基礎研究

蛋白質と骨形成

2枚の写真を提示します。
左側の写真では、骨が紫色に染まっており、茶色の部分は蛋白質Xがある部位を示しています。蛋白質は生体内で重要な働きをする物質ですが、病気の原因にもなりえます。蛋白質の一つ(蛋白質X)を茶色く染めて、目に見えるようにしたのが左の写真になります。
右側の写真では、緑色の蛍光を発している部分に注目してください。緑色の部分では骨形成が盛んに行われていることを示しています。
あらためて、左右の写真を見比べてみてください。蛋白質X(左の写真)は骨形成(右の写真)と関係があるのでしょうか。

われわれ脊椎グループは、このように機能(蛋白質や骨形成)を見えるようにすることで、骨の病気について考えています。病気のメカニズムを解明することで、多くの患者様のQuality of lifeの維持に貢献することが我々の目標です。

股関節疾患の病態解明

股関節・大腿骨領域の疾患について骨代謝をテーマとし現在以下の研究を主に行っております。手術の際に不要となる骨組織を調査し、その病態の解明に努めています。病態生理を解明することで未来の治療に役立つように研究をしています。骨吸収抑制型の骨粗鬆症治療薬の長期投与に伴う副作用として非定型大腿骨骨折が注目を集めています。

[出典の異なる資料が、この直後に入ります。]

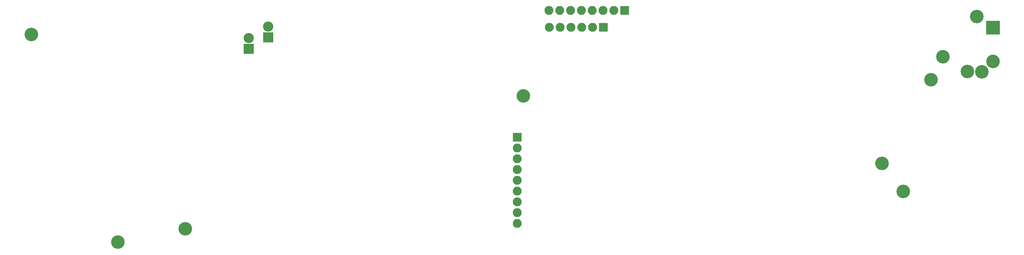
<source format=gbr>
G04 #@! TF.GenerationSoftware,KiCad,Pcbnew,no-vcs-found*
G04 #@! TF.CreationDate,2018-07-18T20:25:48+02:00*
G04 #@! TF.ProjectId,mycelium_pcb,6D7963656C69756D5F7063622E6B6963,rev?*
G04 #@! TF.SameCoordinates,Original
G04 #@! TF.FileFunction,Soldermask,Bot*
G04 #@! TF.FilePolarity,Negative*
%FSLAX46Y46*%
G04 Gerber Fmt 4.6, Leading zero omitted, Abs format (unit mm)*
G04 Created by KiCad (PCBNEW no-vcs-found) date Wed Jul 18 20:25:48 2018*
%MOMM*%
%LPD*%
G01*
G04 APERTURE LIST*
%ADD10O,2.100000X2.100000*%
%ADD11R,2.100000X2.100000*%
%ADD12C,3.200000*%
%ADD13R,3.200000X3.200000*%
%ADD14O,2.400000X2.400000*%
%ADD15R,2.400000X2.400000*%
G04 APERTURE END LIST*
D10*
X145707100Y-89789000D03*
X145707100Y-87249000D03*
X145707100Y-84709000D03*
X145707100Y-82169000D03*
X145707100Y-79629000D03*
X145707100Y-77089000D03*
X145707100Y-74549000D03*
D11*
X145707100Y-72009000D03*
D10*
X145707100Y-92329000D03*
D12*
X254863600Y-56603900D03*
X253644400Y-43586400D03*
D13*
X257492500Y-46215300D03*
D12*
X257492500Y-54215300D03*
D14*
X87210900Y-45999400D03*
D15*
X87210900Y-48539400D03*
D12*
X147193000Y-62306200D03*
X251460000Y-56553100D03*
X245757700Y-53086000D03*
D11*
X165976300Y-46139100D03*
D10*
X163436300Y-46139100D03*
X160896300Y-46139100D03*
X158356300Y-46139100D03*
X155816300Y-46139100D03*
X153276300Y-46139100D03*
D12*
X242887500Y-58483500D03*
D11*
X170954700Y-42138600D03*
D10*
X168414700Y-42138600D03*
X165874700Y-42138600D03*
X163334700Y-42138600D03*
X160794700Y-42138600D03*
X158254700Y-42138600D03*
X155714700Y-42138600D03*
X153174700Y-42138600D03*
D12*
X231394000Y-78232000D03*
D15*
X82677000Y-51206400D03*
D14*
X82677000Y-48666400D03*
D12*
X236372400Y-84823300D03*
X31559500Y-47802800D03*
X51917600Y-96786700D03*
X67729100Y-93599000D03*
M02*

</source>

当科では以前の研究で非定型大腿骨骨折は微細な骨損傷(マイクロダメージ)の蓄積による疲労骨折であることを証明しています。現在は更に発生機序の詳細なメカニズムの解明と骨折発生の予防を目標に研究を行っています。

特発性膝骨壊死の病態解明

近年、特発性膝骨壊死は骨脆弱性を基盤としたinsufficiency fractureであるとする説が有力視されつつある。膝骨壊死における関節面陥没は軟骨下骨の破綻の結果起こると考えられ、それは軟骨下骨海綿骨における微小骨折や骨微細損傷の蓄積が引き起こすと考えられる。そこで膝骨壊死病変部の海綿骨における骨微細損傷の蓄積を定量化し、変形性膝関節症や正常膝(屍体より採取)のデータと比較し特発性膝骨壊死の病態解明につなげている。

骨形成の促進

レシピエントの生体内で移植同種骨に血管柄を導入することで血管柄付き同種骨をprefabricateする研究を行っています。
血管束を移植骨内にflow-throughで通すことで骨形成が促進されるのですが、さらに促進させるためにいろいろな薬剤を添加し、骨形成を評価してより有効な薬剤を検証しています。
現在行っている研究はVEGFを使用しています。VEGFは血管形成における重要な成長因子として知られるており、血管新生を介して骨再生を促進する報告があります。持続的な効果を得られるようにVEGFを除放化する目的でスポンジ状人工骨(HAp/Col)に添加しこれをprefabricateした血管柄付同種骨に充填する方法を行っています。骨形成、血管新生、骨吸収について遺伝子的解析、組織学的解析をおこなっており、Hap/colを使用したVEGFの添加は有用であることが確認できました。今後は骨欠損部に移植した際の骨癒合能力や移植骨のサイズの限界についての検討を進めていきたいと考えています。

オートファジー阻害薬、熱ショックタンパク室阻害薬による抗腫瘍効果

骨軟部肉腫に対する治療薬は既存の化学療法に代わって悪性腫瘍増殖因子の分子標的治療薬に注目が集まっている。我々は腫瘍増殖にかかわる伝達経路であるmTOR経路やMAPK経路の活性に深く関連しているHSP90の阻害剤による抗腫瘍効果を、骨肉腫細胞株を用いて分子生化学的に検証し、そのメカニズムについて研究している。2剤の併用により、腫瘍細胞をアポトーシスに誘導する過程においてオートファジーが誘導する抵抗性を制御することにより抗腫瘍効果の増強およびアポトーシス誘導効果の増強が得られることを検証し、臨床応用の可能性を探っている。

骨肉腫に対する抗腫瘍薬とオートファジー阻害剤併用による治療

オートファジーは饑餓などのストレス暴露下で生存促進機構として働くことはよく知られている。最近の多くの報告で、癌細胞は抗腫瘍薬に暴露されるとオートファジーにより細胞障害に抵抗し、自らの増殖を促進することが明らかになってきている。クロロキンはオートファジー阻害剤として抗腫瘍薬と併用することで、その効果が促進されることが期待されている。骨肉腫株において、抗癌剤とオートファジーの併用で抗腫瘍効果が増強されるか検討している。